Contrairement à ses deux partenaires nord-américains, le gouvernement Harper ne déposera pas cette semaine ses cibles de réductions d'émissions de gaz à effet de serre (GES), en prévision de la prochaine grande conférence mondiale de l'ONU sur les changements climatiques, en décembre à Paris.

Cette grande ronde de négociations, une suite à la conférence de Copenhague en 2009, vise à établir de nouvelles cibles pour les années 2020. Dans le but de faciliter les négociations, les pays étaient invités à soumettre avant le 31 mars, s'ils en étaient prêts, leurs cibles et leurs moyens d'action afin de réduire leurs émissions de GES.

Les États-Unis devaient annoncer leurs cibles d'émissions lundi ou mardi, mais Washington en a déjà donné les grandes lignes en novembre, en annonçant une entente majeure avec la Chine sur les changements climatiques.

Le Mexique, lui, a été le premier pays développé à annoncer ses cibles en vue de la conférence de Paris: ses émissions devraient atteindre un apogée d'ici 2026, mais diminuer de 22 pour cent sous les niveaux «normaux» d'ici 2030.

Vendredi dernier, les États-Unis et le Mexique ont par ailleurs convenu de créer un comité mixte qui verra à arrimer les politiques des deux pays en matière de changements climatiques.

Mais le Canada a déjà prévenu qu'il ne pourra déposer ses cibles avant la date butoir de mardi - ou même plus tard cette semaine. Et bien que le gouvernement conservateur de Stephen Harper ait répété à maintes reprises qu'il voulait aligner ses positions sur celles de ses deux partenaires nord-américains en cette matière, le Canada ne fait pas partie du comité mixte créé la semaine dernière par Washington et Mexico.

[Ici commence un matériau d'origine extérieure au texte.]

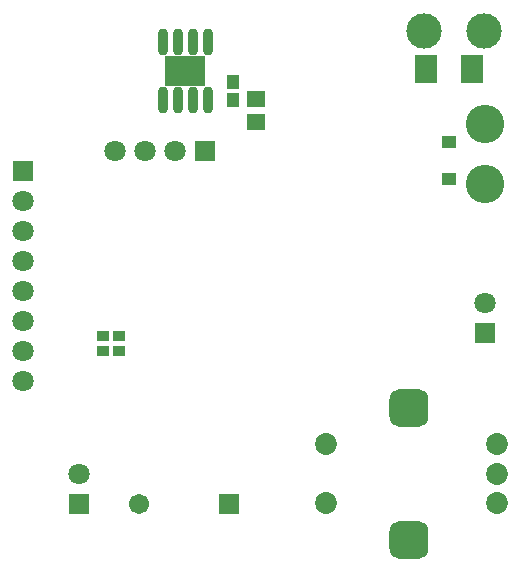
<source format=gbs>
G04*
G04 #@! TF.GenerationSoftware,Altium Limited,Altium Designer,21.3.2 (30)*
G04*
G04 Layer_Color=16711935*
%FSTAX24Y24*%
%MOIN*%
G70*
G04*
G04 #@! TF.SameCoordinates,587B8423-3D13-4A71-8966-67BAEF8921A1*
G04*
G04*
G04 #@! TF.FilePolarity,Negative*
G04*
G01*
G75*
%ADD46R,0.0415X0.0356*%
%ADD57R,0.0434X0.0454*%
%ADD62C,0.0710*%
%ADD63R,0.0710X0.0710*%
%ADD64R,0.0710X0.0710*%
G04:AMPARAMS|DCode=65|XSize=130mil|YSize=126.1mil|CornerRadius=33.5mil|HoleSize=0mil|Usage=FLASHONLY|Rotation=0.000|XOffset=0mil|YOffset=0mil|HoleType=Round|Shape=RoundedRectangle|*
%AMROUNDEDRECTD65*
21,1,0.1300,0.0591,0,0,0.0*
21,1,0.0630,0.1261,0,0,0.0*
1,1,0.0671,0.0315,-0.0295*
1,1,0.0671,-0.0315,-0.0295*
1,1,0.0671,-0.0315,0.0295*
1,1,0.0671,0.0315,0.0295*
%
%ADD65ROUNDEDRECTD65*%
%ADD66C,0.0730*%
%ADD67R,0.0671X0.0671*%
%ADD68C,0.0671*%
%ADD69C,0.1180*%
%ADD70C,0.1280*%
%ADD92R,0.0631X0.0552*%
%ADD93R,0.0454X0.0434*%
%ADD94R,0.0720X0.0980*%
%ADD95R,0.1379X0.1029*%
G04:AMPARAMS|DCode=96|XSize=85.6mil|YSize=31.6mil|CornerRadius=10.4mil|HoleSize=0mil|Usage=FLASHONLY|Rotation=270.000|XOffset=0mil|YOffset=0mil|HoleType=Round|Shape=RoundedRectangle|*
%AMROUNDEDRECTD96*
21,1,0.0856,0.0109,0,0,270.0*
21,1,0.0648,0.0316,0,0,270.0*
1,1,0.0208,-0.0054,-0.0324*
1,1,0.0208,-0.0054,0.0324*
1,1,0.0208,0.0054,0.0324*
1,1,0.0208,0.0054,-0.0324*
%
%ADD96ROUNDEDRECTD96*%
D46*
X03195Y027544D02*
D03*
Y028056D02*
D03*
X0325Y027544D02*
D03*
Y028056D02*
D03*
D57*
X0363Y036495D02*
D03*
Y035905D02*
D03*
D62*
X0447Y02915D02*
D03*
X03235Y0342D02*
D03*
X03335D02*
D03*
X03435D02*
D03*
X0293Y02655D02*
D03*
Y02755D02*
D03*
Y02855D02*
D03*
Y02955D02*
D03*
Y03055D02*
D03*
Y03155D02*
D03*
Y03255D02*
D03*
X03115Y02345D02*
D03*
D63*
X0447Y02815D02*
D03*
X0293Y03355D02*
D03*
X03115Y02245D02*
D03*
D64*
X03535Y0342D02*
D03*
D65*
X04215Y025655D02*
D03*
Y021245D02*
D03*
D66*
X039394Y024434D02*
D03*
Y022466D02*
D03*
X045103Y024434D02*
D03*
Y02345D02*
D03*
Y022466D02*
D03*
D67*
X03615Y02245D02*
D03*
D68*
X03315Y022445D02*
D03*
D69*
X04265Y0382D02*
D03*
X04465D02*
D03*
D70*
X0447Y0331D02*
D03*
Y0351D02*
D03*
D92*
X037049Y035926D02*
D03*
Y035178D02*
D03*
D93*
X0435Y03452D02*
D03*
Y03328D02*
D03*
D94*
X04273Y03695D02*
D03*
X04427D02*
D03*
D95*
X0347Y036874D02*
D03*
D96*
X03395Y0359D02*
D03*
X03445D02*
D03*
X03495D02*
D03*
X03545D02*
D03*
Y037849D02*
D03*
X03495D02*
D03*
X03445D02*
D03*
X03395D02*
D03*
M02*

</source>
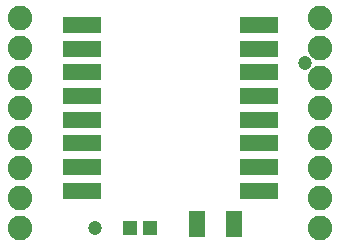
<source format=gbr>
G04 EAGLE Gerber RS-274X export*
G75*
%MOMM*%
%FSLAX34Y34*%
%LPD*%
%INSoldermask Top*%
%IPPOS*%
%AMOC8*
5,1,8,0,0,1.08239X$1,22.5*%
G01*
%ADD10R,3.203200X1.403200*%
%ADD11R,1.303200X1.203200*%
%ADD12C,2.082800*%
%ADD13C,1.203200*%
%ADD14R,1.403200X2.203200*%


D10*
X64700Y124300D03*
X64700Y144300D03*
X64700Y164300D03*
X64700Y184300D03*
X64700Y104300D03*
X64700Y84300D03*
X64700Y64300D03*
X64700Y44300D03*
X214700Y44300D03*
X214700Y64300D03*
X214700Y84300D03*
X214700Y104300D03*
X214700Y124300D03*
X214700Y144300D03*
X214700Y164300D03*
X214700Y184300D03*
D11*
X122800Y12700D03*
X105800Y12700D03*
D12*
X266700Y63500D03*
X266700Y38100D03*
X266700Y12700D03*
X12700Y12700D03*
X12700Y38100D03*
X12700Y190500D03*
X12700Y165100D03*
X12700Y139700D03*
X12700Y114300D03*
X12700Y88900D03*
X12700Y63500D03*
X266700Y190500D03*
X266700Y165100D03*
X266700Y139700D03*
X266700Y114300D03*
X266700Y88900D03*
D13*
X76200Y12700D03*
X254000Y152400D03*
D14*
X161800Y15875D03*
X193800Y15875D03*
M02*

</source>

«Avant de soumettre ses cibles, le Canada veut s'assurer de connaître ce que comptent faire les provinces et territoires», expliquait dimanche dans un courriel un porte-parole de la ministre de l'Environnement, Leona Aglukkaq. Ted Laking a cependant indiqué que le gouvernement canadien déposera les détails des contributions nationales «bien avant» la conférence de décembre, comme l'ont demandé les organisateurs.

Quant à l'entente mexicano-américaine sur le climat, elle reprend, selon M. Laking, «l'essentiel de ce que le Canada a déjà entrepris de façon bilatérale avec chacun de ces pays, notamment une harmonisation des réglementations nationales, et une collaboration en matière d'efficacité énergétique des réseaux électriques et d'énergie verte».

Le Canada et les États-Unis ont paraphé en 2009 le «Dialogue sur l'énergie propre», qui prévoit la création de groupes de travail dans des secteurs spécifiques, comme le parc automobile ou les réseaux électriques. Plus récemment, le premier ministre Harper indiquait que le Canada ne pouvait réglementer l'industrie du pétrole et du gaz sans coordonner ses efforts avec les États-Unis et le Mexique. «Nous souhaitons une initiative continentale dans ce secteur», indiquait-il en décembre.

Selon Louise Comeau, directrice du Réseau action climat Canada, l'entente conclue vendredi par les États-Unis avec le Mexique semble prévoir le même type de comités mixtes que Washington a déjà créés avec la Chine et l'Inde. Et selon elle, il est important de déposer à l'avance ses objectifs afin de faciliter le plus possible les négociations à venir à la conférence de Paris. Mais Mme Comeau admet qu'Ottawa doit d'abord connaître les mesures qu'adopteront l'Ontario et l'Alberta avant de déposer les cibles nationales du Canada.

Le gouvernement de l'Ontario a promis de mettre un prix sur les émissions de carbone dès cette année - probablement en juin - et l'Alberta aurait dû déjà renouveler et augmenter son fonds de technologies du carbone dans lequel contribuent les gros émetteurs de GES.

Le Canada devra d'ici 2025 réduire du tiers, environ, ses émissions actuelles afin d'être au diapason avec les États-Unis, et la contribution des seules provinces ne suffira pas, a estimé Mme Comeau. «Pour ce faire, Ottawa devra mettre quelque chose sur la table», a-t-elle soutenu.